[YOUR OBJECTIVE]
Only the stretch of the listing below that runs from the line with "in_first: [483, 628]" through the line with "now: grey tray" is to be printed, exactly and with both ends.

[RECORDS PROVIDED]
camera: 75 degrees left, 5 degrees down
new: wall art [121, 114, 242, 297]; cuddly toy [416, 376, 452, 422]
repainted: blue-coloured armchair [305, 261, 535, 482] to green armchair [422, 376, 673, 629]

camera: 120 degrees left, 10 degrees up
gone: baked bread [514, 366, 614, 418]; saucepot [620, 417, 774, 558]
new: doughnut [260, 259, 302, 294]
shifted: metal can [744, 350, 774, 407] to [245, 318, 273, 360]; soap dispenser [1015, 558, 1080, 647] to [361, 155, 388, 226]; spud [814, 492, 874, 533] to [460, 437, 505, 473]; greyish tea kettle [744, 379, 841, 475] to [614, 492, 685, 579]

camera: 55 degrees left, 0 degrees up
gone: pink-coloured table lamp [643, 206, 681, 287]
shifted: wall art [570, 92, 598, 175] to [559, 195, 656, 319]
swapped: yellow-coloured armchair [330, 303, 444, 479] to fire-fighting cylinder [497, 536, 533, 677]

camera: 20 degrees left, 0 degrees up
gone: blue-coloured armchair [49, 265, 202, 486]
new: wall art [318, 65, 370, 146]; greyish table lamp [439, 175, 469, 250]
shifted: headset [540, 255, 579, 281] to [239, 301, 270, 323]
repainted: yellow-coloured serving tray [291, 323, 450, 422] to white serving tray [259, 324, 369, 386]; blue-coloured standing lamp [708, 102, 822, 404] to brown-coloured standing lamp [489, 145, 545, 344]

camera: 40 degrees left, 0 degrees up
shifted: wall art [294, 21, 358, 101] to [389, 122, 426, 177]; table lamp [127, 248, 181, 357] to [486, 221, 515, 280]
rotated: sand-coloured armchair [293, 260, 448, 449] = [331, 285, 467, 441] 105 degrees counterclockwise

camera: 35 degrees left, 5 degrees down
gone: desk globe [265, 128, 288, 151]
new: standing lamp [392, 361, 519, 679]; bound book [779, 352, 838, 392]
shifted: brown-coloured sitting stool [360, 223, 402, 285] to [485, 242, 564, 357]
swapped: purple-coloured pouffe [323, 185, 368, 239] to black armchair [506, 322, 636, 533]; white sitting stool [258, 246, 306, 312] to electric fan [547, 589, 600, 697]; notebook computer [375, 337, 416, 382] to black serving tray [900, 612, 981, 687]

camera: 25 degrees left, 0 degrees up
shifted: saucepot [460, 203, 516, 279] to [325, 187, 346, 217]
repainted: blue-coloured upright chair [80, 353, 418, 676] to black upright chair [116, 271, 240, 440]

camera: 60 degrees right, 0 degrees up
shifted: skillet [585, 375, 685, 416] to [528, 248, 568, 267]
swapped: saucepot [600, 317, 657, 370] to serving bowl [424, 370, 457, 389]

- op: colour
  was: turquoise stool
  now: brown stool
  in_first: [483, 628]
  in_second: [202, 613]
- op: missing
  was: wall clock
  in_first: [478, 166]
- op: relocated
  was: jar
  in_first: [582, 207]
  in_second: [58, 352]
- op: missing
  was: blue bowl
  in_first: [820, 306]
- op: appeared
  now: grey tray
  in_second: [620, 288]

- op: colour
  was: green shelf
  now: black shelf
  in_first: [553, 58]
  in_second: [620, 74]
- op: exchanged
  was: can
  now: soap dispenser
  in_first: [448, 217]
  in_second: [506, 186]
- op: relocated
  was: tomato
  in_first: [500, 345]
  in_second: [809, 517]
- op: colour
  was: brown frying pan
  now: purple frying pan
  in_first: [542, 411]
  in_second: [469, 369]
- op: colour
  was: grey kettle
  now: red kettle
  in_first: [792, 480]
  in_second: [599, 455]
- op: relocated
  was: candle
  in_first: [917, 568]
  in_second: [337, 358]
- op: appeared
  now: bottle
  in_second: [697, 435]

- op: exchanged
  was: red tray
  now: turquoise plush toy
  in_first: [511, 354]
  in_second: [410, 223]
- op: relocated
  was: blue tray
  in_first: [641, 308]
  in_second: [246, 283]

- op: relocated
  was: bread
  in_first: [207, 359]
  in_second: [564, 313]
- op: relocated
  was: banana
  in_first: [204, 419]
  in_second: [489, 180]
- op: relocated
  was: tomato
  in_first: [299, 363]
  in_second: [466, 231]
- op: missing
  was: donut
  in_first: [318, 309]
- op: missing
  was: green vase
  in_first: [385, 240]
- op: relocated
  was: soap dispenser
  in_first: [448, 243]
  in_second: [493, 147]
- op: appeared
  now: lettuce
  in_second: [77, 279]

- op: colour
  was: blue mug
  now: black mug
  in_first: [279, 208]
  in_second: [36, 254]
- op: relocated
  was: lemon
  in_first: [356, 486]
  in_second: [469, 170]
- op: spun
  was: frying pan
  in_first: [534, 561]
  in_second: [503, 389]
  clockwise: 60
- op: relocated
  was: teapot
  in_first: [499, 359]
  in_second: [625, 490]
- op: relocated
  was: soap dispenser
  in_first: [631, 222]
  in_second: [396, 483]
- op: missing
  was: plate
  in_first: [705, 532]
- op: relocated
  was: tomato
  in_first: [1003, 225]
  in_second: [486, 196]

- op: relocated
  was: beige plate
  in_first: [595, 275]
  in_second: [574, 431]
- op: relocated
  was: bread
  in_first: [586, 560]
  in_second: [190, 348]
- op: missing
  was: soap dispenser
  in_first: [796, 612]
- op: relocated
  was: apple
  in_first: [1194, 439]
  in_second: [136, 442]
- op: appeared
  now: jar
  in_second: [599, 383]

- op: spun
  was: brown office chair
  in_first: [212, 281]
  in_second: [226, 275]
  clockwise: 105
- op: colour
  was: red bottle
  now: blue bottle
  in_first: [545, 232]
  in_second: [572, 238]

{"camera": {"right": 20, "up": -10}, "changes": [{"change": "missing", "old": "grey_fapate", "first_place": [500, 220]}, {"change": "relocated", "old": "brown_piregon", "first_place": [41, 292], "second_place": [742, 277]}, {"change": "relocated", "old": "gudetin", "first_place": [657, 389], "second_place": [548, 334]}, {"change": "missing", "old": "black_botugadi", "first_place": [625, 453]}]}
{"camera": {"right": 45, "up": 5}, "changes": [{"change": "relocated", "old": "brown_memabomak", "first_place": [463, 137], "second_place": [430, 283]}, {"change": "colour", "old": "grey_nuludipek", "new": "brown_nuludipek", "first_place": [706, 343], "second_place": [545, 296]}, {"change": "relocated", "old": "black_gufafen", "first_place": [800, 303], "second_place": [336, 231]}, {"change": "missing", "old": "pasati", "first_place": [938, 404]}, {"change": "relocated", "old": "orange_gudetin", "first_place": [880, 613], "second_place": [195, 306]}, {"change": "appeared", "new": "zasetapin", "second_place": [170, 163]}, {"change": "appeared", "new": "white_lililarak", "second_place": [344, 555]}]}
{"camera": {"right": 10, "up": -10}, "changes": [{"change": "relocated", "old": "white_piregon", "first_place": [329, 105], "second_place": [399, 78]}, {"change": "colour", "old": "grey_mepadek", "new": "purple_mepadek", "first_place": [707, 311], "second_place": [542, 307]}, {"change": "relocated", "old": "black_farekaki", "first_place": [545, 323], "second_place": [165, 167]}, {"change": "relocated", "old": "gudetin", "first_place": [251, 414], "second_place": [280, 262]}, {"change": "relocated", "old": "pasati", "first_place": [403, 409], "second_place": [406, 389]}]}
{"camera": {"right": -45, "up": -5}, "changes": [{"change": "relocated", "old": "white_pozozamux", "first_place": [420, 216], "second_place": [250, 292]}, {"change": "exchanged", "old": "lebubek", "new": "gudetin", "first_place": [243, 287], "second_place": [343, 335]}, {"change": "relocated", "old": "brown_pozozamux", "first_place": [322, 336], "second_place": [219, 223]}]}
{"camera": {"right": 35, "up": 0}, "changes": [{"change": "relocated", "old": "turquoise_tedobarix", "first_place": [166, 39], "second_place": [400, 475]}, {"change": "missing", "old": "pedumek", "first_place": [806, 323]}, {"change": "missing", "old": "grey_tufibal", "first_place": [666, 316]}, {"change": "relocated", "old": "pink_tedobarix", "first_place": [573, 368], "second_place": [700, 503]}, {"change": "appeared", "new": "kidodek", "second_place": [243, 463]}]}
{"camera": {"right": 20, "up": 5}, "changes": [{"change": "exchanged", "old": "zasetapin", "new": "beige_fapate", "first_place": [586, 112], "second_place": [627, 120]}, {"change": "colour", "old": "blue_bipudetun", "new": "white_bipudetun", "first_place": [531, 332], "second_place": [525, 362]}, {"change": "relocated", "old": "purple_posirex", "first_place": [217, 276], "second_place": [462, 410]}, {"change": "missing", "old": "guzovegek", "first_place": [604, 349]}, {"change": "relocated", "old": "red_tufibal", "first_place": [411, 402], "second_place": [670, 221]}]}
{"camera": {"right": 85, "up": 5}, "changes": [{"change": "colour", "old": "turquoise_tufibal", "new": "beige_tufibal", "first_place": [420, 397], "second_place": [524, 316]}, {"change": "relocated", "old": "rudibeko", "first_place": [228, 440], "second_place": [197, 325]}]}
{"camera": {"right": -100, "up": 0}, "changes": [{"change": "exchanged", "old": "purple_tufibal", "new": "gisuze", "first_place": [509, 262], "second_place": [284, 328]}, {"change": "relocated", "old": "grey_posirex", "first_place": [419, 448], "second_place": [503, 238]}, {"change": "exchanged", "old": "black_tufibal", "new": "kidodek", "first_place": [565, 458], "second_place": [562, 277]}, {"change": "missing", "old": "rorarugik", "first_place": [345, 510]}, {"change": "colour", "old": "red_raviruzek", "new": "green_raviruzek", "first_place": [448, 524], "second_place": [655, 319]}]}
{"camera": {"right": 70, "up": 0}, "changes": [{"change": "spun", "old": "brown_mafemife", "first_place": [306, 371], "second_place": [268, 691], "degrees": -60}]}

[TASK ANSWER]
  in_first: [483, 628]
  in_second: [202, 613]
- op: missing
  was: wall clock
  in_first: [478, 166]
- op: relocated
  was: jar
  in_first: [582, 207]
  in_second: [58, 352]
- op: missing
  was: blue bowl
  in_first: [820, 306]
- op: appeared
  now: grey tray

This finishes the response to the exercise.